— У нас город — хорош! Трактиров, церквей, домов каменных… а в одном трактире — машина играет… всё, что хошь… все песни!

— И в дураки тоже играет, — тихонько бормочет Конёв, но, увлечённый рассказом о прелестях города, парень уже ничего не слышит, шлёпает большими влажными губами и, как бы обсасывая слова, ворчит:

— Домов каменных…

Женщина, снова оставив шитьё, спросила:

— И монастырь есть?

— Монастырь?

Свирепо почесав шею, парень молчит, потом сердито отвечает:

— Монастырь! Я дотошно не знаю… я один раз в городу-то был, когда нас, голодающих, железную дорогу строить гнали…

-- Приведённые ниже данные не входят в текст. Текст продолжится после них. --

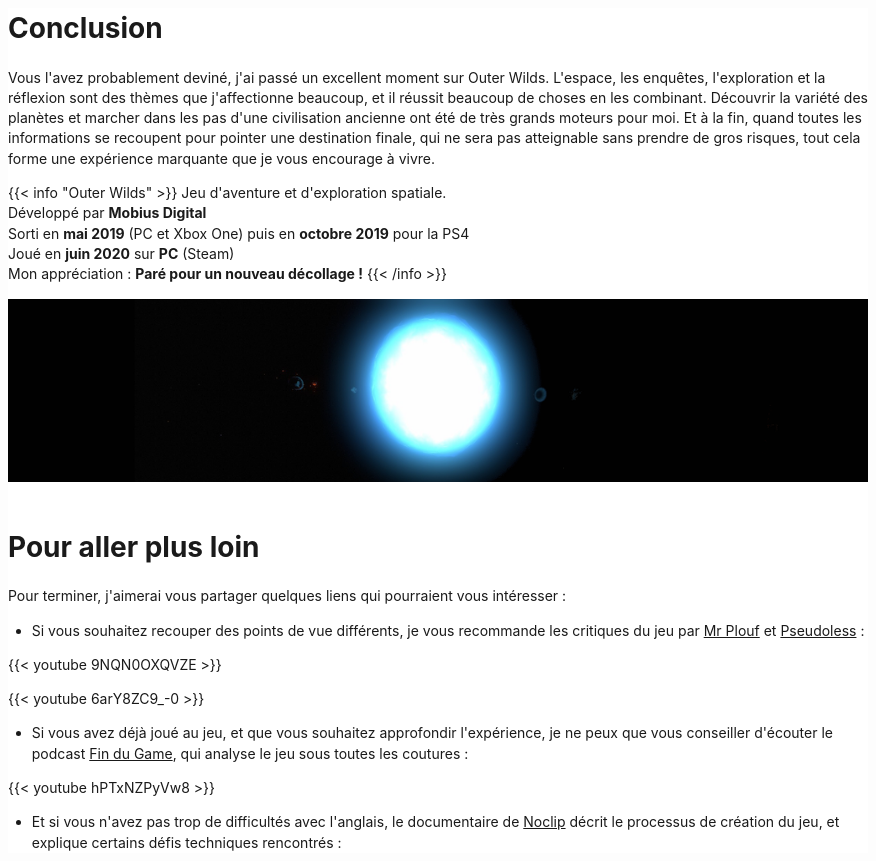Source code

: 
# Conclusion

Vous l'avez probablement deviné, j'ai passé un excellent moment sur Outer Wilds. L'espace, les enquêtes, l'exploration et la réflexion sont des thèmes que
j'affectionne beaucoup, et il réussit beaucoup de choses en les combinant. Découvrir la variété des planètes et marcher dans les pas d'une civilisation ancienne
ont été de très grands moteurs pour moi. Et à la fin, quand toutes les informations se recoupent pour pointer une destination finale, qui ne sera pas atteignable
sans prendre de gros risques, tout cela forme une expérience marquante que je vous encourage à vivre.

{{< info "Outer Wilds" >}}
Jeu d'aventure et d'exploration spatiale.  
Développé par **Mobius Digital**  
Sorti en **mai 2019** (PC et Xbox One) puis en **octobre 2019** pour la PS4  
Joué en **juin 2020** sur **PC** (Steam)  
Mon appréciation : **Paré pour un nouveau décollage !**
{{< /info >}}

![Supernova](sep_supernova.png "La fin des temps, mais le début d'une aventure.")


# Pour aller plus loin

Pour terminer, j'aimerai vous partager quelques liens qui pourraient vous intéresser :

* Si vous souhaitez recouper des points de vue différents, je vous recommande les critiques du jeu par [Mr Plouf](https://www.youtube.com/watch?v=9NQN0OXQVZE)
  et [Pseudoless](https://www.youtube.com/watch?v=6arY8ZC9_-0) :

{{< youtube 9NQN0OXQVZE >}}

{{< youtube 6arY8ZC9_-0 >}}

* Si vous avez déjà joué au jeu, et que vous souhaitez approfondir l'expérience, je ne peux que vous conseiller d'écouter le podcast
  [Fin du Game](https://www.youtube.com/watch?v=hPTxNZPyVw8), qui analyse le jeu sous toutes les coutures :

{{< youtube hPTxNZPyVw8 >}}

* Et si vous n'avez pas trop de difficultés avec l'anglais, le documentaire de [Noclip](https://www.youtube.com/watch?v=LbY0mBXKKT0)
  décrit le processus de création du jeu, et explique certains défis techniques rencontrés :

— Эхе-хе, — вздохнул Конёв, вставая и отходя. Люди прижались к церковной ограде, как сор, согнанный степным ветром и готовый снова выкатиться в степь на волю его. Трое спят, некоторые чинят одежду, бьют паразитов, нехотя жуют чёрствый хлеб, собранный под окнами казачьих хат. Смотреть на них скучно, слушать беспомощную болтовню парня досадно. Старшая женщина, часто отрывая глаза от работы, чуть-чуть улыбается ему, и хотя улыбка скупенькая, она раздражает меня, и я иду за Конёвым.

У входа в церковную ограду стоят сторожами четыре тополя; ветер гнёт их, они кланяются сухой пыльной земле и в мутную даль, где возвысились окованные снегом вершины гор. Рыжая степь облита золотым солнцем, гладка, пустынна и зовёт к себе тихим свистом ветра, сладким шорохом сухих трав.